TASKS TO CARRY OUT:
- a) In the column about Phoenix's new marketing slogan, how much did the Downtown Phoenix Partnership pay a marketing firm to come up with it?
- b) Pick up the column on Phoenix's marketing slogan after its last paragraph and write the next part.

DOCUMENT EXTRACT:

....

Phoenix: “Arizona’s urban heart.” That, my friends, is Phoenix’s new marketing slogan, its desired image or branding, if you will. The Downtown Phoenix Partnership actually paid some marketing firm $160,000 to come up with it.

I’d say that was a lunch hour well spent. For the marketing firm. Not so much for Phoenix.

What does it even mean? If Phoenix is the heart, does that make Tucson the groin and Yuma the armpit of Arizona?

And does the slogan make anyone want to visit or stay in Phoenix?

It’s supposed to be “aspirational,” according to the downtown partnership. Aspirational of what? When I think “urban,” I think traffic, pollution and crime. Does Phoenix want to be known as the Detroit of Arizona?

I don’t get it. But this is something that cities do. Every so often, some of Tucson’s best and brightest suggest that maybe it’s time we rebrand ourselves.

My position is that “The Old Pueblo,” Tucson’s longest-lasting nickname, doesn’t say much but at least it’s paid for.

....

SOURCE MATERIAL:
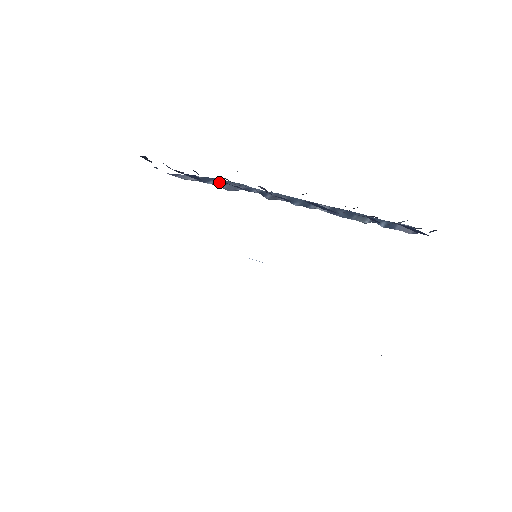
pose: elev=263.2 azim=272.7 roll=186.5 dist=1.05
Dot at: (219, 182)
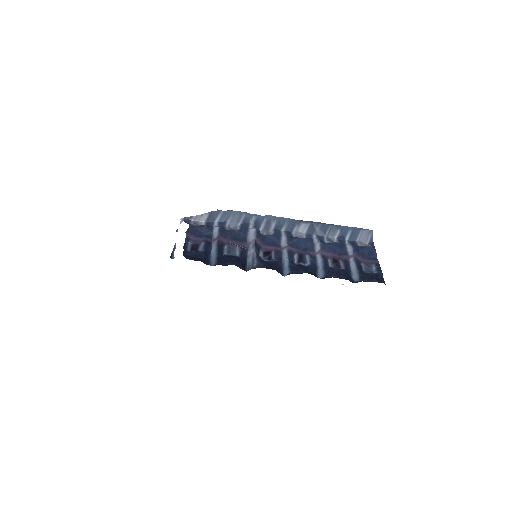
Dot at: (224, 216)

....

ANSWERS GIVEN:
- a) $160,000.

- b)
The Metropolitan Tucson Convention & Visitors Bureau has been been promoting Tucson thusly for the past two or three years: “Tucson: Real. Natural. Arizona.”

“I think it helps identify what Tucson is,” said Kimberly Schmitz, the bureau’s director of communications.

A decade ago, the bureau’s slogan for the city was, “Tucson: Arizona’s Other Natural Wonder.” It was a play off of “Arizona: The Grand Canyon State.”

The runners-up for that marketing campaign included “Tucson: Amazing Space,” “Tucson: A Natural Selection” and “Tucson: The Attraction Is Obvious.”

Before that, the bureau branded our city as “Tucson: America’s Favorite Sun.”

A slogan contest held by the City Council in the early 1980s was won by the following: “Tucson: The Sunshine Factory.”

Just in case the Tucson Citizen has closed by the time a new slogan is needed, I’m writing down my suggestions for posterity. It should be noted for the history books that I came up with them after a co-worker delivered a rum cake to the newsroom that was heavy on rum and light on cake.

The slogans are free for the taking and worth every penny:

Tucson: We’re No. 2 and that’s OK.

Tucson: Forever stuck in 1980.

Tucson: Forever stuck in traffic.

Tucson: No jobs, but all the sunshine you can eat.

Tucson: A one-horse, one-newspaper kind of town.

Tucson: Don’t sweat it.

Tucson: Vaya con Dios.

Tucson: To Hell with the White Sox.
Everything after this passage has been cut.